The man who rolled out the Common Core, State Education Commissioner John King, spent time with students in Verona Wednesday- a week ahead of the math standardized tests.
Many parents say the standardized tests are high stakes and stressful for their kids, but at the JD George Elementary School they're turning them into a celebration. So, King is praising the district's approach and hoping others follow suit.
King looked on as students added prefixes to words and solved math problems.
"Seeing students engaged, learning how to improve their writing, learning how to do problem solving and math exactly the things we know our students need for success in college careers and life," said King.
King hopes by 2022 all graduates will be college and career ready as opposed to the current one third. But, many parents say the standardized testing has put too much pressure on their kids and reduces them to numbers. Many students refused to take the English tests earlier this month. King says districts can lose state funding but that shouldn't be the focus.
"It's disappointing that some folks lost the opportunity to have that information on how their students are doing. Hopefully we'll continue to work to help those parents understand the value of the assessments and of that information about how their students are doing against common standard," said King.

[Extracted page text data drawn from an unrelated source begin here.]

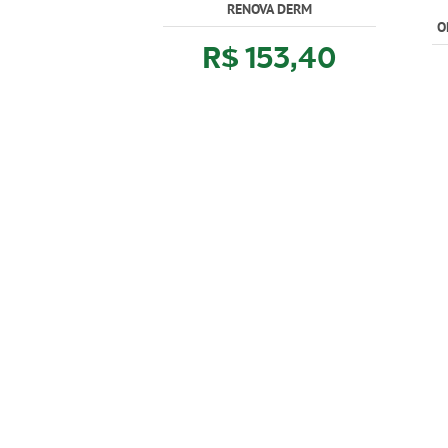
RENOVA DERM
O
R$ 153,40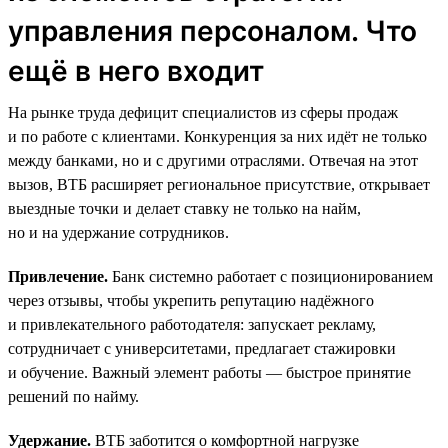
управления персоналом. Что
ещё в него входит
На рынке труда дефицит специалистов из сферы продаж
и по работе с клиентами. Конкуренция за них идёт не только
между банками, но и с другими отраслями. Отвечая на этот
вызов, ВТБ расширяет региональное присутствие, открывает
выездные точки и делает ставку не только на найм,
но и на удержание сотрудников.
Привлечение.
Банк системно работает с позиционированием
через отзывы, чтобы укрепить репутацию надёжного
и привлекательного работодателя: запускает рекламу,
сотрудничает с университетами, предлагает стажировки
и обучение. Важный элемент работы — быстрое принятие
решений по найму.
Удержание.
ВТБ заботится о комфортной нагрузке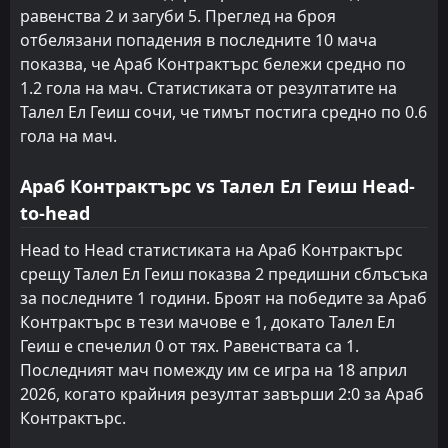
равенства 2 и загуби 5. Преглед на броя
отбелязани попадения в последните 10 мача
показва, че Араб Контрактърс бележи средно по
1.2 гола на мач. Статистиката от резултатите на
Талел Ел Геиш сочи, че тимът постига средно по 0.6
гола на мач.
Араб Контрактърс vs Талел Ел Геиш Head-
to-head
Head to Head статистиката на Араб Контрактърс
срещу Талел Ел Геиш показва 2 предишни сблъсъка
за последните 1 години. Броят на победите за Араб
Контрактърс в тези мачове е 1, докато Талел Ел
Геиш е спечелил 0 от тях. Равенствата са 1.
Последният мач помежду им се игра на 18 април
2026, когато крайния резултат завърши 2:0 за Араб
Контрактърс.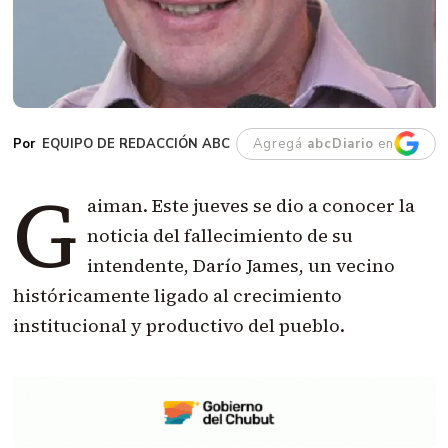
EQUIPO DE REDACCIÓN ABC
Agregá
abcDiario
en
G
aiman. Este jueves se dio a conocer la
noticia del fallecimiento de su
intendente, Darío James, un vecino
históricamente ligado al crecimiento
institucional y productivo del pueblo.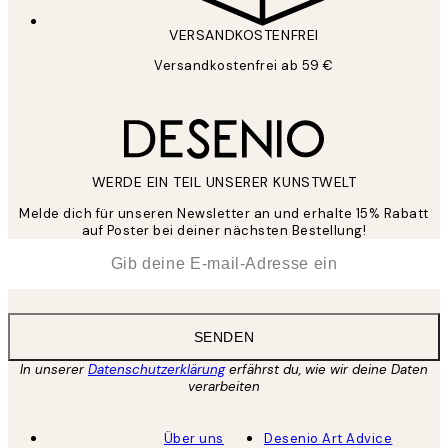
VERSANDKOSTENFREI
Versandkostenfrei ab 59 €
WERDE EIN TEIL UNSERER KUNSTWELT
Melde dich für unseren Newsletter an und erhalte 15% Rabatt
auf Poster bei deiner nächsten Bestellung!
*
E-Mail
SENDEN
In unserer
Datenschutzerklärung
erfährst du, wie wir deine Daten
verarbeiten
Über uns
Desenio Art Advice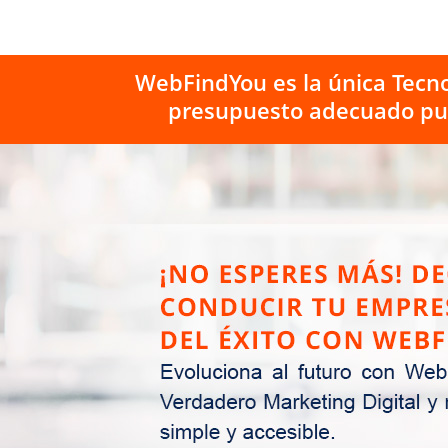
WebFindYou es la única Tecno
presupuesto adecuado pue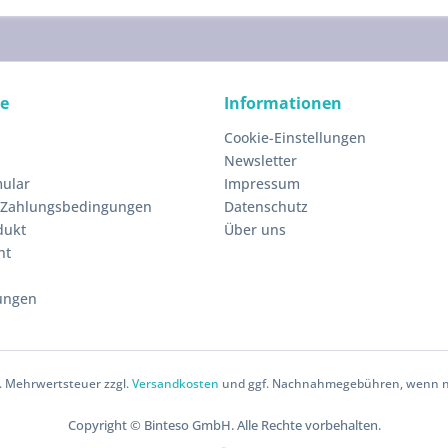
ce
Informationen
Cookie-Einstellungen
Newsletter
ular
Impressum
 Zahlungsbedingungen
Datenschutz
dukt
Über uns
ht
ungen
zl. Mehrwertsteuer zzgl.
Versandkosten
und ggf. Nachnahmegebühren, wenn ni
Copyright © Binteso GmbH. Alle Rechte vorbehalten.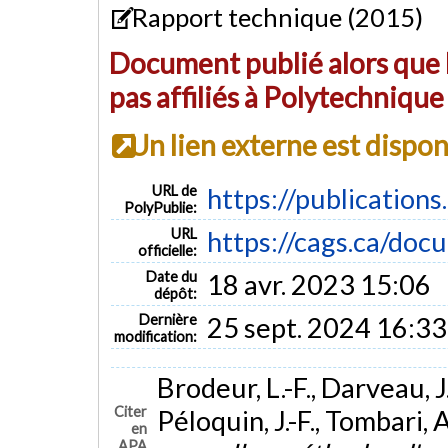
Rapport technique (2015)
Document publié alors que l
pas affiliés à Polytechniqu
Un lien externe est dispo
URL de
https://publication
PolyPublie:
URL
https://cags.ca/do
officielle:
Date du
18 avr. 2023 15:06
dépôt:
Dernière
25 sept. 2024 16:33
modification:
Brodeur, L.-F., Darveau, J.
Citer
Péloquin, J.-F., Tombari, 
en
APA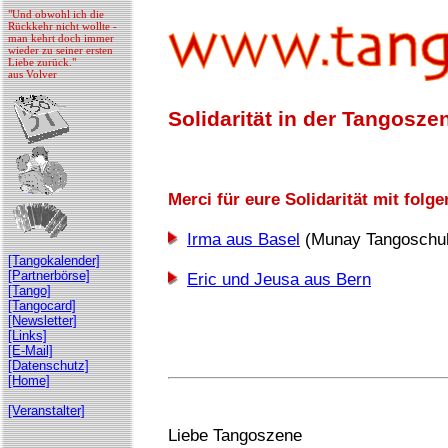
"Und obwohl ich die
Rückkehr nicht wollte -
man kehrt doch immer
wieder zu seiner ersten
Liebe zurück."
aus Volver
Solidarität in der Tangosze
Merci für eure Solidarität mit folg
Irma aus Basel
(Munay Tangoschu
[Tangokalender]
[Partnerbörse]
Eric und Jeusa aus Bern
[Tango]
[Tangocard]
[Newsletter]
[Links]
[E-Mail]
[Datenschutz]
[Home]
[Veranstalter]
Liebe Tangoszene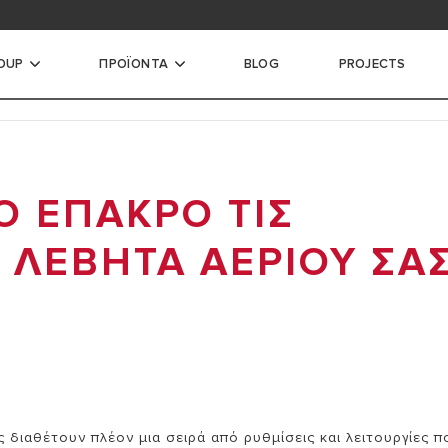
ή λήψης αρχείων
OUP
ΠΡΟΪΟΝΤΑ
BLOG
PROJECTS
ΙΧΟΙ ΛΕΒΗΤΕΣ
Υ
Ο ΕΠΑΚΡΟ ΤΙΣ
ΩΣΗΣ
Υ ΛΕΒΗΤΑ ΑΕΡΙΟΥ ΣΑ
ΣΗΣ ΜΕΓΑΛΗΣ ΙΣΧΥΟΣ
 διαθέτουν πλέον μια σειρά από ρυθμίσεις και λειτουργίες π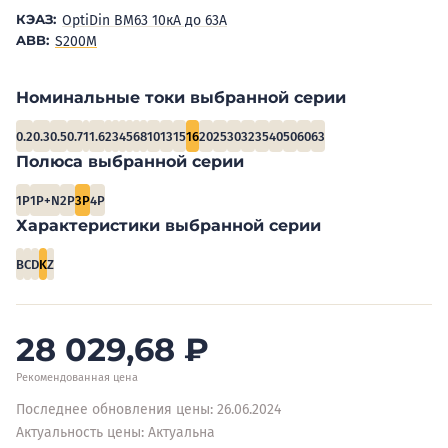
КЭАЗ:
OptiDin BM63 10кА до 63А
ABB:
S200M
Номинальные токи выбранной серии
0.2
0.3
0.5
0.7
1
1.6
2
3
4
5
6
8
10
13
15
16
20
25
30
32
35
40
50
60
63
Полюса выбранной серии
1P
1P+N
2P
3P
4P
Характеристики выбранной серии
B
C
D
K
Z
28 029,68
₽
Рекомендованная цена
Последнее обновления цены: 26.06.2024
Актуальность цены: Актуальна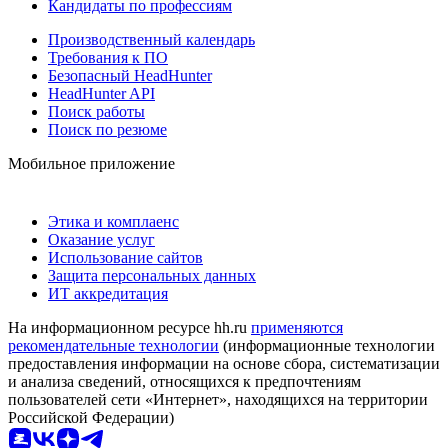
Кандидаты по профессиям
Производственный календарь
Требования к ПО
Безопасный HeadHunter
HeadHunter API
Поиск работы
Поиск по резюме
Мобильное приложение
Этика и комплаенс
Оказание услуг
Использование сайтов
Защита персональных данных
ИТ аккредитация
На информационном ресурсе hh.ru
применяются
рекомендательные технологии
(информационные технологии
предоставления информации на основе сбора, систематизации
и анализа сведений, относящихся к предпочтениям
пользователей сети «Интернет», находящихся на территории
Российской Федерации)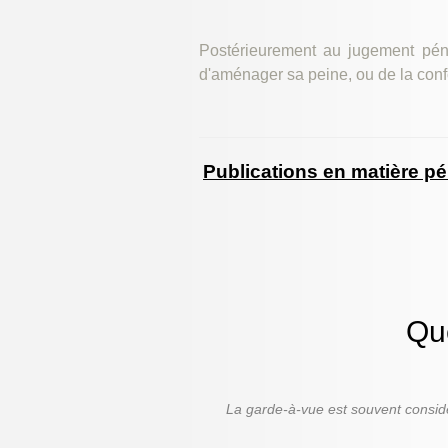
Postérieurement au jugement pén
d'aménager sa peine, ou de la conf
Publications en matière pé
Que
La garde-à-vue est souvent consid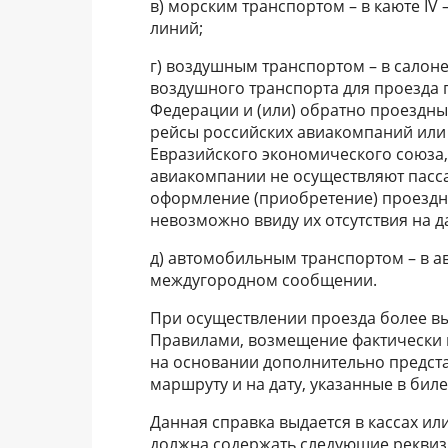
в) морским транспортом – в каюте IV
линий;
г) воздушным транспортом – в салон
воздушного транспорта для проезда 
Федерации и (или) обратно проездны
рейсы российских авиакомпаний или 
Евразийского экономического союза,
авиакомпании не осуществляют пасса
оформление (приобретение) проездн
невозможно ввиду их отсутствия на да
д) автомобильным транспортом – в а
междугородном сообщении.
При осуществлении проезда более вы
Правилами, возмещение фактически
на основании дополнительно предста
маршруту и на дату, указанные в биле
Данная справка выдается в кассах и
должна содержать следующие реквиз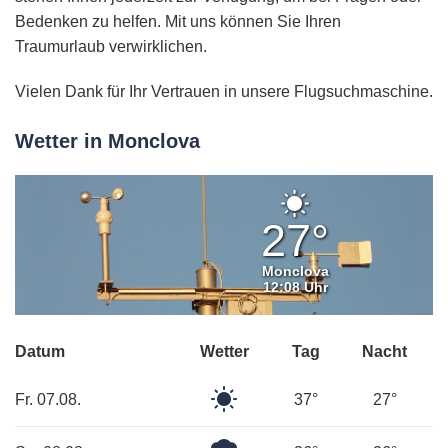
Bedenken zu helfen. Mit uns können Sie Ihren
Traumurlaub verwirklichen.
Vielen Dank für Ihr Vertrauen in unsere Flugsuchmaschine.
Wetter in Monclova
Klarer
Himmel
27°
Monclova
12:08 Uhr
Datum
Wetter
Tag
Nacht
Klarer
Fr. 07.08.
37°
27°
Himmel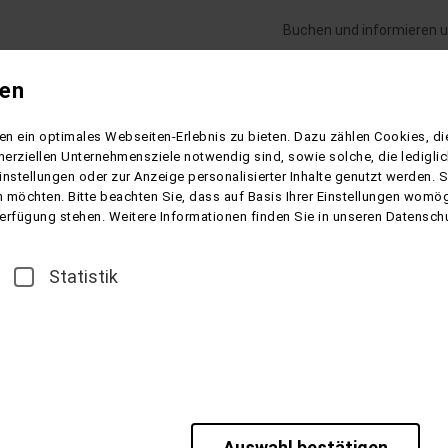
Buchen und informieren u
gen
Flugreisen
Gesundheitsreisen
Schiffsre
n ein optimales Webseiten-Erlebnis zu bieten. Dazu zählen Cookies, die
e de Luxe erleben
erziellen Unternehmensziele notwendig sind, sowie solche, die ledigl
instellungen oder zur Anzeige personalisierter Inhalte genutzt werden. 
 möchten. Bitte beachten Sie, dass auf Basis Ihrer Einstellungen womögl
 Verfügung stehen. Weitere Informationen finden Sie in unseren Datensch
rleben
Statistik
 Honfleur - Giverny - Paris
Champagne und gereift in der Normandie - scheint sich weigern z
eltischen Begriff für Kurve ab, und diesem Namen macht der Fl
Auswahl bestätigen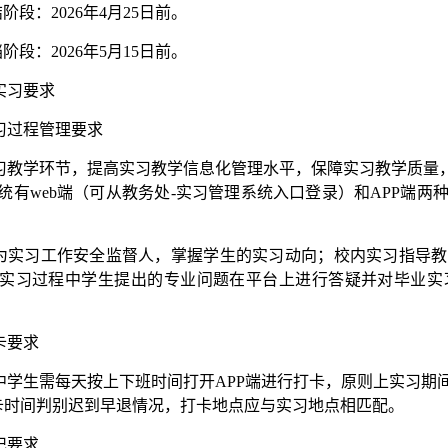
结阶段：2026年4月25日前。
档阶段：2026年5月15日前。
实习要求
习过程管理要求
习教学环节，提高实习教学信息化管理水平，保障实习教学质量，
统有web端（可从教务处-实习管理系统入口登录）和APP端
为实习工作安全监督人，掌握学生的实习动向；校内实习指导教
实习过程中学生提出的专业问题在平台上进行答疑并对毕业实
卡要求
中学生需每天按上下班时间打开APP端进行打卡，原则上实习期
卡时间判别迟到早退情况，打卡地点应与实习地点相匹配。
记要求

Now with math tests a week away, King hopes districts state-wide will take this optimistic approach.
"Change is always uncomfortable and change can be more challenging for some people than others and so our job is to figure out how we can help to support people through that change. But, the change is change and it will be uncomfortable. We can't make it go away," said Martha Group, superintendent of the VVS Central School District.
Common Core has been implemented in grades kindergarten through grade nine. The next step will be rolling out the curriculum in high schools.